(Dernière mise à jour le 22 février 2000)
Réponse du ministre des Affaires étrangères, M. Hubert Védrine à l'Assemblée nationale
(Paris, 22 février 2000)
Monsieur le Président,
Mesdames et Messieurs les Députés,
Monsieur le Député,
Vous vous étonnez de l'insuffisance des réactions internationales et je dois dire que je partage votre étonnement.
Chaque fois que la France s'est exprimée, chaque fois que les autorités françaises, que le gouvernement français se sont exprimés, soit pour qualifier les massacres, soit pour exiger la solution politique, soit pour exiger l'accès immédiat des organisations humanitaires, soit pour demander l'arrêt immédiat des exactions lors de la reprise de Grozny et les représailles qui s'en sont suivies, vous avez pu noter, vous le disiez vous-même, que la voix de la France s'était élevée relativement seule par rapport à cela. Il faut que j'apporte à l'Assemblée des éléments d'analyses sur ce point.
Une partie de nos partenaires occidentaux reprennent à leur compte l'argumentation selon laquelle il est nécessaire d'empêcher " l'Afghanisation " de l'ensemble de la région, considérant qu'il n'y a pas simplement la lutte d'un peuple tchétchène mais aussi, une question qui relève du terrorisme international dans cette région, en liaison avec l'Afghanistan. Je vous le donne comme une information pour l'analyse.
Une autre partie de nos partenaires considèrent qu'employer des moyens comme des sanctions économiques n'aboutirait qu'à, soit empêcher la Russie de nous rembourser les dettes qu'elle nous doit, soit aggraver la situation de la population. C'est ce que nos partenaires nous répondent lorsque nous avons ce type de discussions avec eux. Ils considèrent que cela n'aurait pas d'autre effet que d'aggraver encore la situation, la politique, le comportement de ce pays qui a beaucoup de mal à devenir un grand pays moderne, démocratique et pacifique à partir des ruines de l'Union soviétique qui était ce que l'on sait.
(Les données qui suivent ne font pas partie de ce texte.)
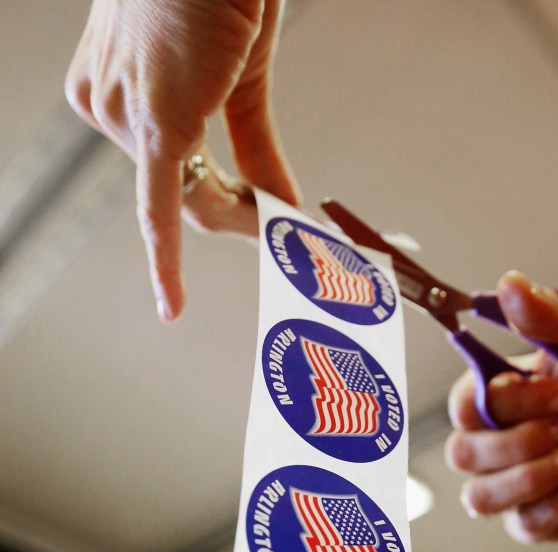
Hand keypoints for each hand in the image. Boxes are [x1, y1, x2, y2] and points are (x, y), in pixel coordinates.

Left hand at [66, 0, 299, 320]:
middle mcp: (108, 103)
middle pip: (179, 190)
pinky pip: (162, 210)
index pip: (171, 169)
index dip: (221, 200)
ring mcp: (125, 116)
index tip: (255, 222)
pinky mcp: (156, 125)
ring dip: (239, 224)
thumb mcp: (241, 74)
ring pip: (185, 202)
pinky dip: (168, 264)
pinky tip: (172, 306)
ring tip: (285, 235)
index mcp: (117, 86)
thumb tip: (282, 204)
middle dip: (234, 216)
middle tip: (283, 238)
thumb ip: (255, 146)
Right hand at [446, 272, 557, 541]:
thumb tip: (509, 283)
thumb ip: (550, 317)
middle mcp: (492, 441)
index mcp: (495, 395)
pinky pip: (523, 525)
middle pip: (461, 455)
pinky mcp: (535, 519)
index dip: (513, 402)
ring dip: (532, 476)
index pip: (464, 404)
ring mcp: (509, 484)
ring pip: (480, 498)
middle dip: (520, 442)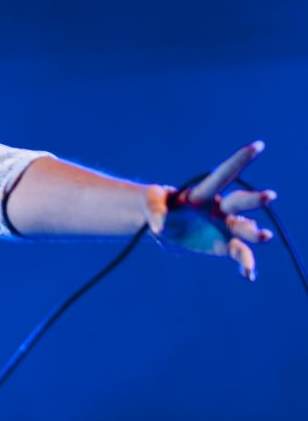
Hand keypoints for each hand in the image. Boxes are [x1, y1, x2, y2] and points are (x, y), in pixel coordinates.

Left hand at [150, 141, 276, 280]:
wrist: (163, 225)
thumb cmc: (157, 206)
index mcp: (202, 193)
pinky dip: (245, 263)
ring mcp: (224, 226)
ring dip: (255, 233)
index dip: (240, 159)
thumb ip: (153, 208)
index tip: (258, 145)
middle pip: (239, 201)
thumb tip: (159, 224)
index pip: (223, 174)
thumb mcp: (150, 202)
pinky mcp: (223, 244)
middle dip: (254, 199)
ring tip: (264, 236)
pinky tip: (248, 275)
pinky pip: (239, 253)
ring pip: (244, 228)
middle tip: (270, 195)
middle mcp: (219, 208)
Cela n'a pas empêché la France de dire ce qu'elle pensait, cela ne l'a pas empêché d'être en pointe, car nous pensons que nous avons le devoir d'avoir à la fois une vraie politique à long terme, franco-russe, euro-russe, parce que c'est notre intérêt et en même temps, nous devons dire très clairement ce qu'il faut dire et exiger des Russes : l'arrêt de ce comportement en Tchétchénie. Et nous sommes, je crois, le seul pays qui arrive à faire les deux de cette façon.
Réponse du ministre des Affaires étrangères, M. Hubert Védrine à l'Assemblée nationale
(Paris, 22 février 2000)
La France s'est exprimée, dès le début de cette guerre épouvantable, avec plus de force et de clarté que tous ses partenaires occidentaux. Nous avons été les premiers à dire que la Russie se fourvoyait et à exiger une solution politique - non pas nécessairement par la négociation, car il est trop facile aux autorités russes de répondre qu'elles ne savent pas avec qui négocier ; mais cela ne les empêche pas de définir, au sein de la Fédération de Russie, un avenir pour la Tchétchénie qui réponde aux légitimes aspirations de ses habitants. Nous avons été les premiers à parler de massacres.
J'ai été le seul à dire que cette guerre présentait les caractères d'une guerre coloniale. Nous avons exigé - c'est notre politique constante - le libre accès au territoire tchétchène pour les organismes humanitaires, l'OSCE, les médias et, ce qui est le plus urgent, l'arrêt de la répression et des représailles, qui semblent se poursuivre depuis la reprise de Grozny. Voilà ce que je réaffirme solennellement aujourd'hui.